The Compleat Horse-Man and Expert Ferrier in Two Books, by Thomas De Grey. Printed in London for Thomas Harper and Nicholas Fussell, 1651. Lower Library, K.19.24

Engra

Even by the mid-seventeenth century, the Elizabethan golden age of horsemanship showed few signs of diminishing. It was at this time that some of the most influential texts on the subject were written, of which De Grey's The Compleat Horseman was central. Whilst riding had an enormously practical role in everyday life, there was also a great involvement in riding for sporting pleasure, extending to include an aesthetic concern for the quality of control and communication between rider and horse. It was De Grey’s view that the virtues of the rider could be readily visualised through the actions of the horse, and he defined the qualities of a good rider in explicitly moral terms, declaring: ‘A rider that is cholerick, rash, hasty, and soone provoked to impatience, can never make a good horseman.’

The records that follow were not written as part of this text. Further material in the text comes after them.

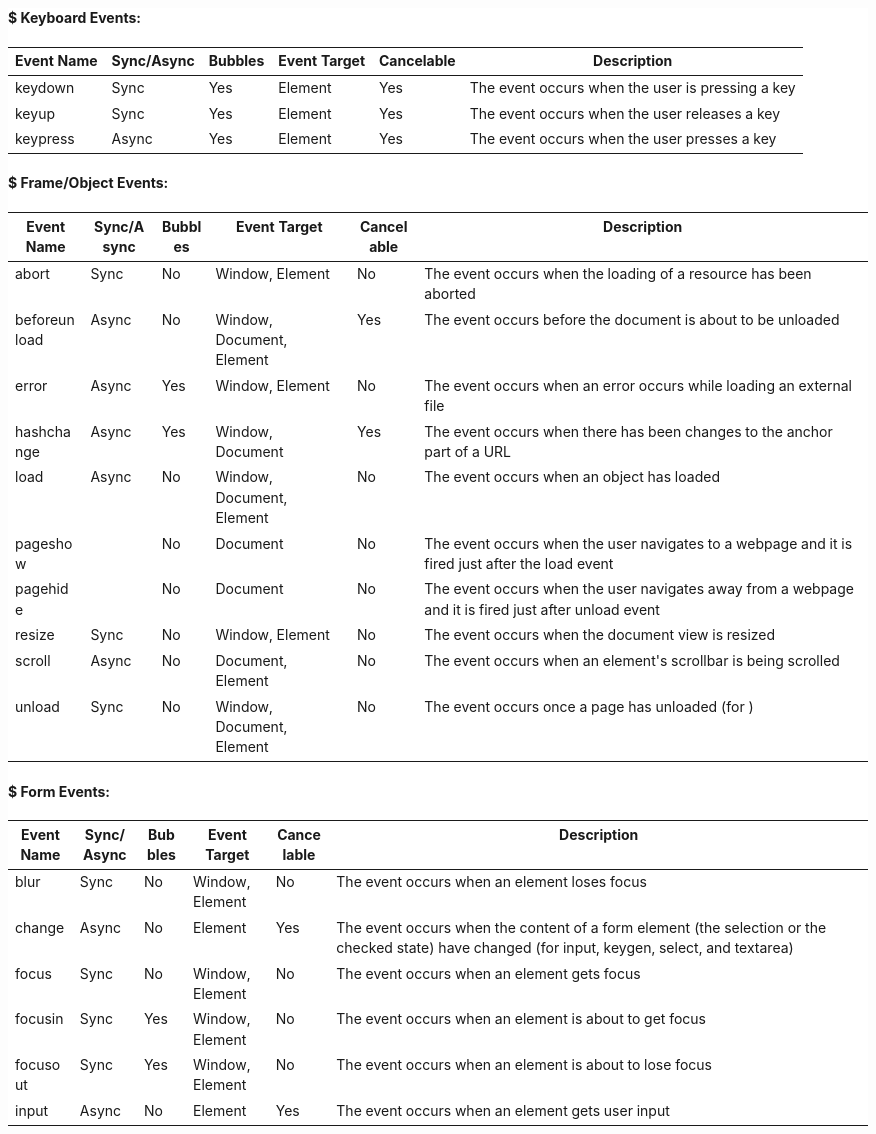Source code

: #### $ Keyboard Events:

| Event Name    | Sync/Async | Bubbles | Event Target | Cancelable | Description                                                                                                                                                    |
| ------------- | ---------- | ------- | ------------ | ---------- | -------------------------------------------------------------------------------------------------------------------------------------------------------------- |
| keydown       | Sync       | Yes     | Element      | Yes        | The event occurs when the user is pressing a key	                                                                                                            |
| keyup         | Sync       | Yes     | Element      | Yes        | The event occurs when the user releases a key	                                                                                                                |
| keypress      | Async      | Yes     | Element      | Yes        | The event occurs when the user presses a key                                                                                                                   |

#### $ Frame/Object Events:

| Event Name    | Sync/Async | Bubbles | Event Target               | Cancelable | Description                                                                                                                                      |
| ------------- | ---------- | ------- | -------------------------- | ---------- | ------------------------------------------------------------------------------------------------------------------------------------------------ |
| abort         | Sync       | No      | Window, Element            | No         | The event occurs when the loading of a resource has been aborted                                                                                 |
| beforeunload  | Async      | No      | Window, Document, Element  | Yes        | The event occurs before the document is about to be unloaded                                                                                     |
| error         | Async      | Yes     | Window, Element            | No         | The event occurs when an error occurs while loading an external file                                                                             |
| hashchange    | Async      | Yes     | Window, Document           | Yes        | The event occurs when there has been changes to the anchor part of a URL                                                                         |
| load          | Async      | No      | Window, Document, Element  | No         | The event occurs when an object has loaded                                                                                                       |
| pageshow      |            | No      | Document                   | No         | The event occurs when the user navigates to a webpage and it is fired just after the load event                                                  |
| pagehide      |            | No      | Document                   | No         | The event occurs when the user navigates away from a webpage and it is fired just after unload event                                             |
| resize        | Sync       | No      | Window, Element            | No         | The event occurs when the document view is resized                                                                                               |
| scroll        | Async      | No      | Document, Element          | No         | The event occurs when an element's scrollbar is being scrolled                                                                                   |
| unload        | Sync       | No      | Window, Document, Element  | No         | The event occurs once a page has unloaded (for <body>)                                                                                           |

#### $ Form Events:

| Event Name    | Sync/Async | Bubbles | Event Target         | Cancelable | Description                                                                                                                                            |
| ------------- | ---------- | ------- | -------------------- | ---------- | ------------------------------------------------------------------------------------------------------------------------------------------------------ |
| blur          | Sync       | No      | Window, Element      | No         | The event occurs when an element loses focus                                                                                                           |
| change        | Async      | No      | Element              | Yes        | The event occurs when the content of a form element (the selection or the checked state) have changed (for input, keygen, select, and textarea)        |
| focus         | Sync       | No      | Window, Element      | No         | The event occurs when an element gets focus                                                                                                            |
| focusin       | Sync       | Yes     | Window, Element      | No         | The event occurs when an element is about to get focus                                                                                                 |
| focusout      | Sync       | Yes     | Window, Element      | No         | The event occurs when an element is about to lose focus                                                                                                |
| input         | Async      | No      | Element              | Yes        | The event occurs when an element gets user input                                                                                                       |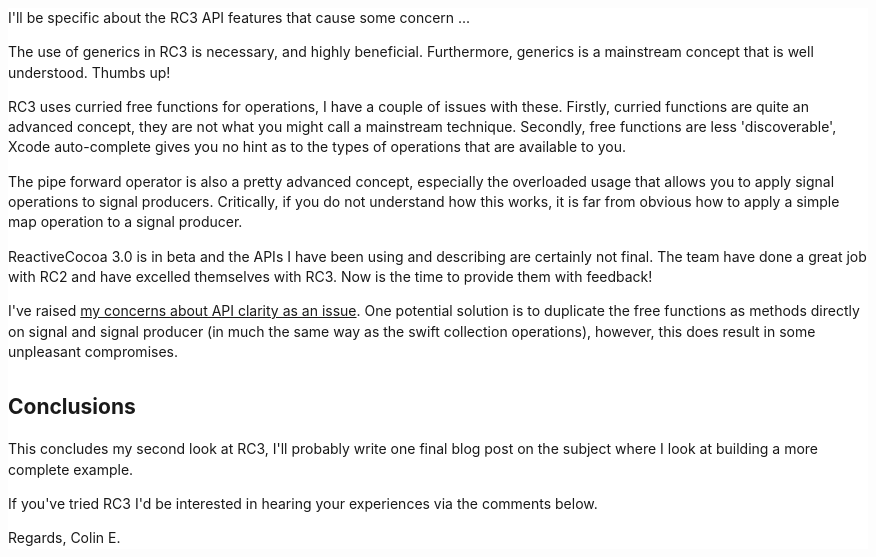 I'll be specific about the RC3 API features that cause some concern ...

The use of generics in RC3 is necessary, and highly beneficial. Furthermore, generics is a mainstream concept that is well understood. Thumbs up!

RC3 uses curried free functions for operations, I have a couple of issues with these. Firstly, curried functions are quite an advanced concept, they are not what you might call a mainstream technique. Secondly, free functions are less 'discoverable', Xcode auto-complete gives you no hint as to the types of operations that are available to you.

The pipe forward operator is also a pretty advanced concept, especially the overloaded usage that allows you to apply signal operations to signal producers. Critically, if you do not understand how this works, it is far from obvious how to apply a simple map operation to a signal producer.

ReactiveCocoa 3.0 is in beta and the APIs I have been using and describing are certainly not final. The team have done a great job with RC2 and have excelled themselves with RC3. Now is the time to provide them with feedback!

I've raised [my concerns about API clarity as an issue](https://github.com/ReactiveCocoa/ReactiveCocoa/issues/1941). One potential solution is to duplicate the free functions as methods directly on signal and signal producer (in much the same way as the swift collection operations), however, this does result in some unpleasant compromises.


## Conclusions

This concludes my second look at RC3, I'll probably write one final blog post on the subject where I look at building a more complete example.

If you've tried RC3 I'd be interested in hearing your experiences via the comments below.

Regards, Colin E.
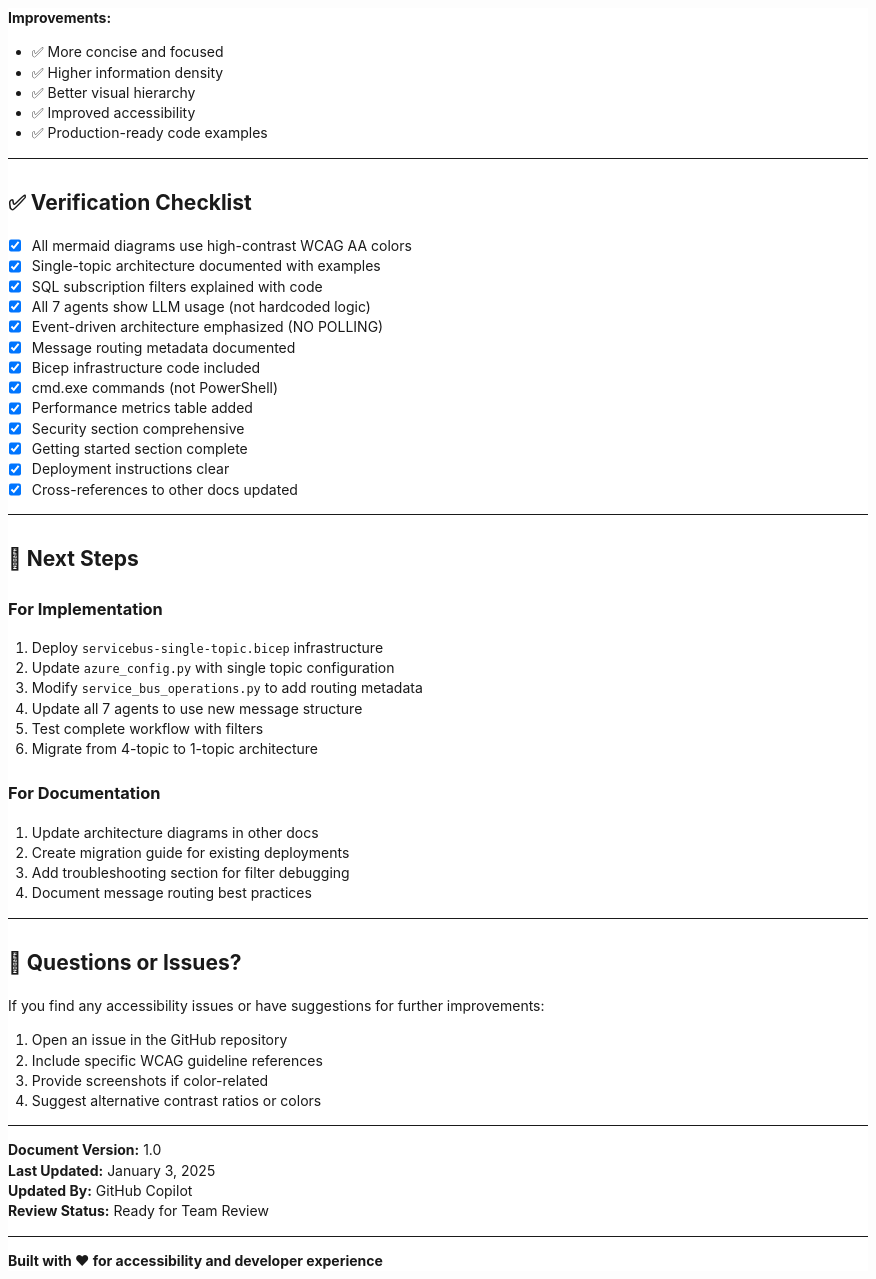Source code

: **Improvements:**
- ✅ More concise and focused
- ✅ Higher information density
- ✅ Better visual hierarchy
- ✅ Improved accessibility
- ✅ Production-ready code examples

---

## ✅ Verification Checklist

- [x] All mermaid diagrams use high-contrast WCAG AA colors
- [x] Single-topic architecture documented with examples
- [x] SQL subscription filters explained with code
- [x] All 7 agents show LLM usage (not hardcoded logic)
- [x] Event-driven architecture emphasized (NO POLLING)
- [x] Message routing metadata documented
- [x] Bicep infrastructure code included
- [x] cmd.exe commands (not PowerShell)
- [x] Performance metrics table added
- [x] Security section comprehensive
- [x] Getting started section complete
- [x] Deployment instructions clear
- [x] Cross-references to other docs updated

---

## 🔄 Next Steps

### For Implementation
1. Deploy `servicebus-single-topic.bicep` infrastructure
2. Update `azure_config.py` with single topic configuration
3. Modify `service_bus_operations.py` to add routing metadata
4. Update all 7 agents to use new message structure
5. Test complete workflow with filters
6. Migrate from 4-topic to 1-topic architecture

### For Documentation
1. Update architecture diagrams in other docs
2. Create migration guide for existing deployments
3. Add troubleshooting section for filter debugging
4. Document message routing best practices

---

## 📧 Questions or Issues?

If you find any accessibility issues or have suggestions for further improvements:
1. Open an issue in the GitHub repository
2. Include specific WCAG guideline references
3. Provide screenshots if color-related
4. Suggest alternative contrast ratios or colors

---

**Document Version:** 1.0  
**Last Updated:** January 3, 2025  
**Updated By:** GitHub Copilot  
**Review Status:** Ready for Team Review

---

**Built with ❤️ for accessibility and developer experience**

Despite being written during this so-called golden age, De Grey felt clearly the necessity of his book, despairing especially of the poor state of horsemanship in England:

It doth not a little trouble me that in places where I come here in England, I doe finde so few horse-men, (considering it is an Iland that doth abound in horses, whereof no kingdome under heaven more) and yet so many braggadochies there be, who will so crack and boast of their skill in this heroic science, and when I shall begin to discourse with them of horsemanship, they will talk so sillily, and so impertinently, as makes me blush to heare them.